The chestnut-breasted coronet is 10.5 to 13 cm long and weighs about 6.5 to 8.3 g. Both sexes have a short, straight, black bill, a white spot behind the eye, and a notched tail. Males have metallic green upperparts. Their throat has yellowish green speckles on a buff base and the rest of the underparts are reddish chestnut with some green speckles on the flanks. The central tail feathers are bronzy and the rest reddish chestnut with bronzy tips. The female's plumage is almost identical, but with somewhat paler underparts and less speckling on the throat.

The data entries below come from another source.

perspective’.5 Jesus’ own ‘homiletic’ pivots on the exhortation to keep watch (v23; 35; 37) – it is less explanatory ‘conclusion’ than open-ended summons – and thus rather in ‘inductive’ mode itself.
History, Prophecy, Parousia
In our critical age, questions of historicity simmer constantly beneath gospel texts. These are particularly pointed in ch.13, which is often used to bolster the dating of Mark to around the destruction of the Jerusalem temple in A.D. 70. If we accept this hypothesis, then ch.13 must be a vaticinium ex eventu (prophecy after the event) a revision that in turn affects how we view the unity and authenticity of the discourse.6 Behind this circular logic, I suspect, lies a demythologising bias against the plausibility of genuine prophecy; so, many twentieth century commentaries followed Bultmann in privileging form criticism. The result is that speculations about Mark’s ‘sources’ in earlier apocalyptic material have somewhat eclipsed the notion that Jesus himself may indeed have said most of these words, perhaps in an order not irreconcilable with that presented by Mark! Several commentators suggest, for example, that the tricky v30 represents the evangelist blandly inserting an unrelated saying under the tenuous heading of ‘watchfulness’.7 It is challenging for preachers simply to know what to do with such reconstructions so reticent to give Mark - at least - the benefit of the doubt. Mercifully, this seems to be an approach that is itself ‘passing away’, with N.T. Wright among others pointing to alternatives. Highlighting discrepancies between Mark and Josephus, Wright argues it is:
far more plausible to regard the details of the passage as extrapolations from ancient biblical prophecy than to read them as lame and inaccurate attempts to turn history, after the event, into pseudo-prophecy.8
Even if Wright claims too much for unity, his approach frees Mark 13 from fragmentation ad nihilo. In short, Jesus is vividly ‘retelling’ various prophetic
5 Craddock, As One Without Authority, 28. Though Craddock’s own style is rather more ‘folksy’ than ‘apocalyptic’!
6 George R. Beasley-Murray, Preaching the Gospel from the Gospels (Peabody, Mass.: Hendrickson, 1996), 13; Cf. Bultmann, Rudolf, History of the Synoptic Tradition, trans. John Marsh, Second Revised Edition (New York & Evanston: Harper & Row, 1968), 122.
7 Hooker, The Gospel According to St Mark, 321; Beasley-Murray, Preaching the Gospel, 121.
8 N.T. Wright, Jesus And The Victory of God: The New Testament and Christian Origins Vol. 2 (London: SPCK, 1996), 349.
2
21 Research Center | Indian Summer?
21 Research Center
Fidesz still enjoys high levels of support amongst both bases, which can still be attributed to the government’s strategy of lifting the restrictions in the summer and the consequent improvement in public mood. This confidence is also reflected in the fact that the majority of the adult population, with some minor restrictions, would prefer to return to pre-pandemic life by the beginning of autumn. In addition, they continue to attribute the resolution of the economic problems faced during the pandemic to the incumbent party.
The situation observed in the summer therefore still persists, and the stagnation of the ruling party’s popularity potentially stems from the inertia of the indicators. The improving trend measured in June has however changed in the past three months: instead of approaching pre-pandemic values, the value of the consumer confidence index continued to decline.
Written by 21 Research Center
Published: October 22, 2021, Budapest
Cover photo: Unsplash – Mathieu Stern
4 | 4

==Distribution and habitat==

The chestnut-breasted coronet is found from extreme southeastern Colombia south along the east slope of the Andes through Ecuador and Peru as far as Cuzco Department. It also occurs on the west slope of the Andes from central Ecuador into northwestern Peru. It inhabits the interior and edges of humid montane forest and also gardens near the forest. In elevation it ranges between 1600 and 3300 m in Ecuador, though is most numerous between 1900 and 2700 m. In Peru it occurs between 1500 and 3300 m.

==Behavior==
===Movement===

The chestnut-breasted coronet's movements, if any, have not been documented.

===Feeding===

The chestnut-breasted coronet is highly territorial and defends clusters of flowers from other nectar-feeding birds. It typically forages from the mid-story to the canopy. It feeds by clinging to the flower, holding its wings open for a second or two after landing. In addition to feeding on nectar it captures small insects by hawking from a perch.

===Breeding===

The chestnut-breasted coronet's breeding phenology has not been described. It is assumed to make a cup nest like other closely related hummingbirds.

===Vocalization===

One description of chestnut-breasted coronet vocalizations is "a high, thin, liquid tip, a rapid, sweet trill, and various squeaky notes."

==Status==

The IUCN has assessed the chestnut-breasted coronet as being of Least Concern. It has a large range, but its population size and trend are not known. No immediate threats have been identified. It is considered uncommon to fairly common in Ecuador and uncommon to common in Peru. "Human activity has little short-term direct effect on Chestnut-breasted Coronet, other than the local effects of habitat destruction".